- Opening Delimiter -
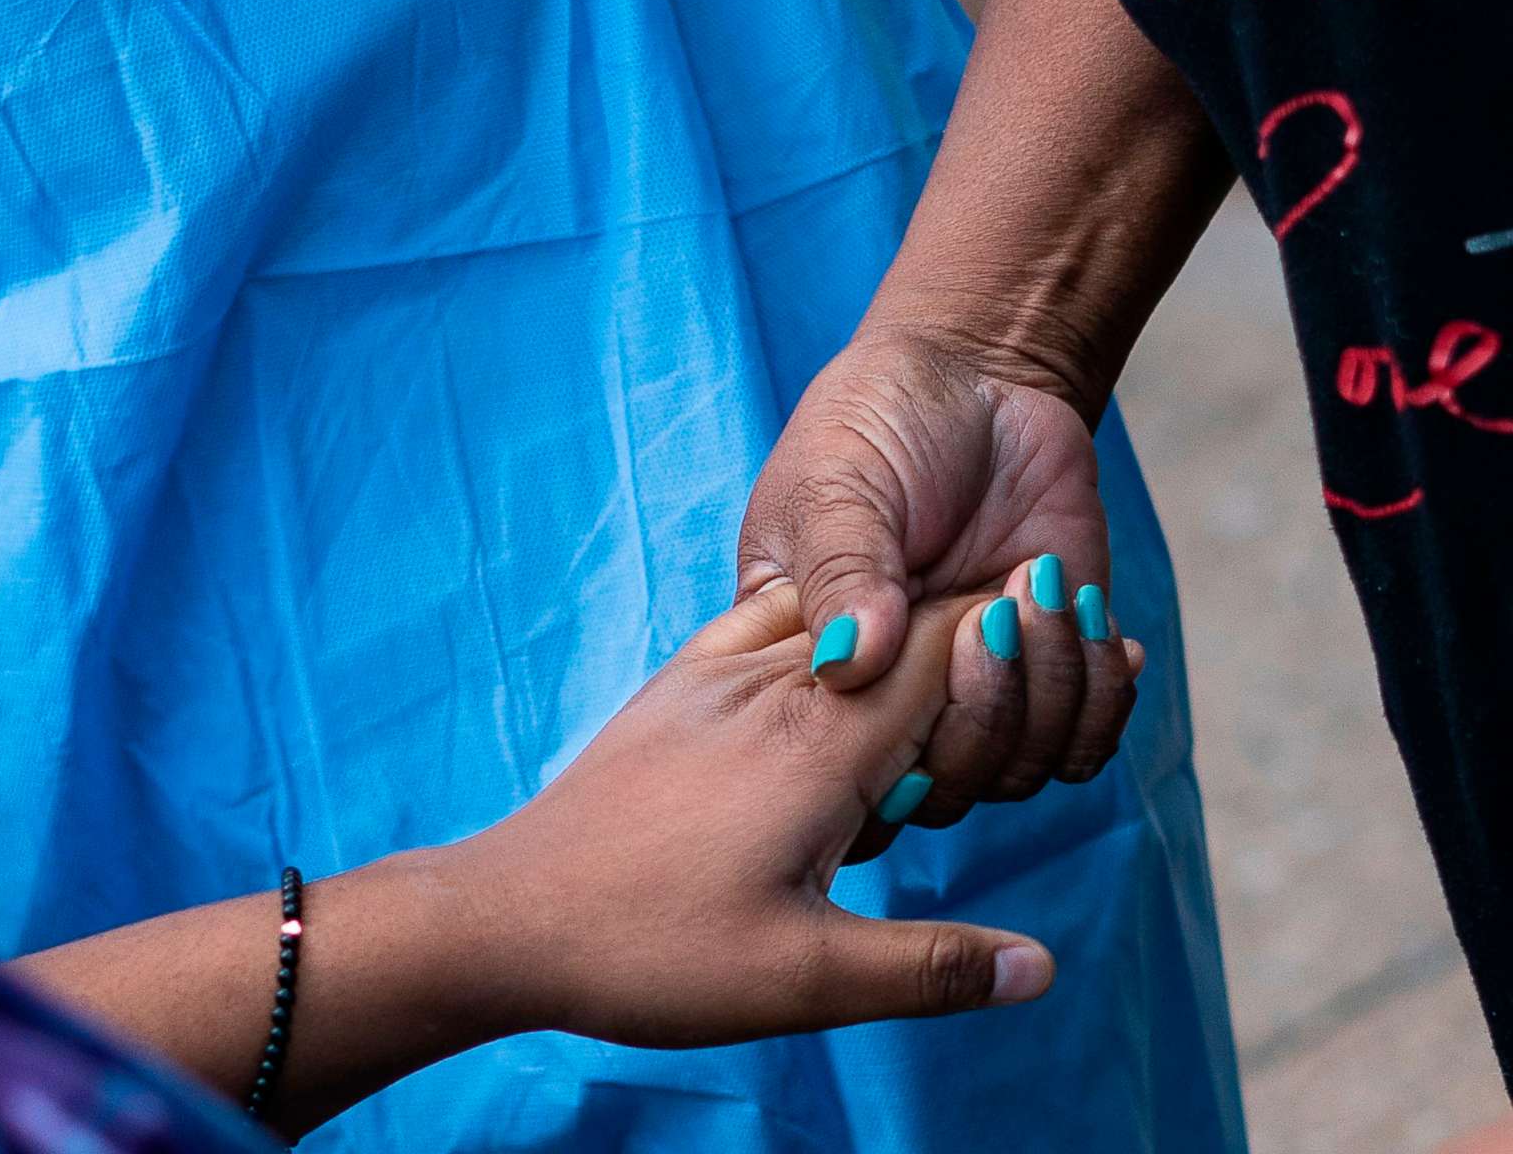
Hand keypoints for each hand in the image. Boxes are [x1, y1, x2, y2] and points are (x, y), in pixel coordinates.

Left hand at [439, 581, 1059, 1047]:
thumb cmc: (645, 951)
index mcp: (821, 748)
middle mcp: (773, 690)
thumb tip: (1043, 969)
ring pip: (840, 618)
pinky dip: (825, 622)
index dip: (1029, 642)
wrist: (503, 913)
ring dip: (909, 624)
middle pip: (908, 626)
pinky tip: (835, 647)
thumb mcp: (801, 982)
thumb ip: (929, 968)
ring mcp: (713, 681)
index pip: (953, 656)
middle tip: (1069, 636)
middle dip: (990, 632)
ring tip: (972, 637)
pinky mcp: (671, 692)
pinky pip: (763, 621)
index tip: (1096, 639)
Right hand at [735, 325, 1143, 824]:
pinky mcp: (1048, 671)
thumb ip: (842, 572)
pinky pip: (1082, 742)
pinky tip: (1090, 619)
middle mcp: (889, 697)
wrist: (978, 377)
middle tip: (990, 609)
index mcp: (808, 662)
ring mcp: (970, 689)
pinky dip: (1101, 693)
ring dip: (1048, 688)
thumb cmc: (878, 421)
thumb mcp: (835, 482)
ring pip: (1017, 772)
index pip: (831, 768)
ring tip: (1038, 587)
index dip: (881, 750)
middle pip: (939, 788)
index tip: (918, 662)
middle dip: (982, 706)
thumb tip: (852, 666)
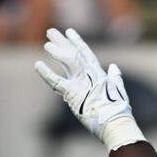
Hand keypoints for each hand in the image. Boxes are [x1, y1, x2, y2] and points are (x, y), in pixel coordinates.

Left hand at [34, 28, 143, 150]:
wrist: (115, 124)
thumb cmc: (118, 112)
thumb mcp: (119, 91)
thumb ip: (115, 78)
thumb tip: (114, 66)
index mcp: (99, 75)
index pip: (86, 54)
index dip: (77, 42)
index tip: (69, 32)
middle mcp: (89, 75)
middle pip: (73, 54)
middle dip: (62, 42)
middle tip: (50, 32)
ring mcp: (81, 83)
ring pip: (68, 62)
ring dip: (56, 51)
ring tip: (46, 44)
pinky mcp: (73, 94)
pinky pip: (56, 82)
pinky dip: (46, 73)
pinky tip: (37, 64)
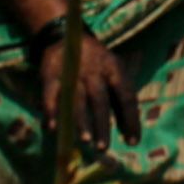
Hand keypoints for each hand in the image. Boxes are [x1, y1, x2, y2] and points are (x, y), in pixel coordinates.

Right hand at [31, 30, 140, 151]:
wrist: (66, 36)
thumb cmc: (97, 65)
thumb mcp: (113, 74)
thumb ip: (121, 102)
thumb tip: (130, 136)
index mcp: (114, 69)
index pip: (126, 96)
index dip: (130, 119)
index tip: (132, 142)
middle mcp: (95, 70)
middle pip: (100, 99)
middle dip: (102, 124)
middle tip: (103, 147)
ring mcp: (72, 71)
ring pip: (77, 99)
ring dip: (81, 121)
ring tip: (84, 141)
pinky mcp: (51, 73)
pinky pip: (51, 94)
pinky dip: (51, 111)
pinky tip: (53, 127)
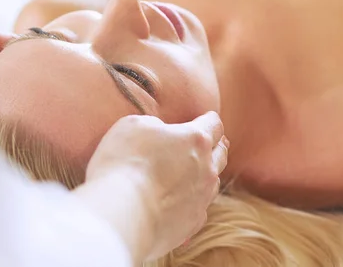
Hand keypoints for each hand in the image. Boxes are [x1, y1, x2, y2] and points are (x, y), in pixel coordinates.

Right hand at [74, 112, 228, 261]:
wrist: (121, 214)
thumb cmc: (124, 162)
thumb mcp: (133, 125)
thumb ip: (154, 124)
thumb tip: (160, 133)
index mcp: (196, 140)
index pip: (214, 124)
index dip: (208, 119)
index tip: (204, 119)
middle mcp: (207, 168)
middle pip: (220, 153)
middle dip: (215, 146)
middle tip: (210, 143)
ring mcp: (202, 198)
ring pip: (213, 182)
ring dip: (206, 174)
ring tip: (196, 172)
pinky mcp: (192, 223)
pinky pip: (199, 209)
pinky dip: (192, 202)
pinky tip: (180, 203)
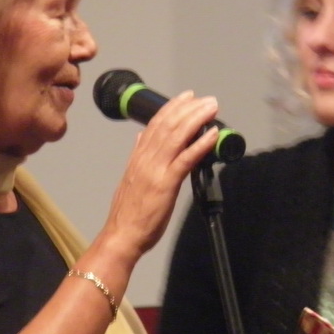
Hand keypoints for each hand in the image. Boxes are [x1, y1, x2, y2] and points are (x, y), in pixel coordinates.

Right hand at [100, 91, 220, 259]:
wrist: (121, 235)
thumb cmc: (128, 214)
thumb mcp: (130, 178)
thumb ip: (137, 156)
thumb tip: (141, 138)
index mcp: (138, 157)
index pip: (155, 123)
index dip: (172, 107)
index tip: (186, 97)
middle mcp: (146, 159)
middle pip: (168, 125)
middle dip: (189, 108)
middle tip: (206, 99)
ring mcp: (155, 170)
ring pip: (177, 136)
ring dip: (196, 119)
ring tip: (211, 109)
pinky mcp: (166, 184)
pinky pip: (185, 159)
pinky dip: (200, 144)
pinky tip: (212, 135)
- Closing Delimiter -
Problem to solve: Repeat, exactly and in full, each line from the start of the data to the line that contains "ring mcp: (713, 681)". Pictures do not go in.

Exercise result:
Hand keypoints for each hand in the image. Boxes are [x1, y1, x2, y2] and points are (x, y), in pixel coordinates.

Left hand at [439, 581, 1059, 1047]:
thumb cmc: (645, 951)
index mcp: (821, 748)
middle mcp: (773, 690)
thumb tip: (1043, 969)
ring pip: (840, 618)
pinky dip: (825, 622)
index dip: (1029, 642)
wrist: (503, 913)
ring dip: (909, 624)
middle pip: (908, 626)
pinky tip: (835, 647)
thumb mcp: (801, 982)
thumb ip: (929, 968)
ring mcp: (713, 681)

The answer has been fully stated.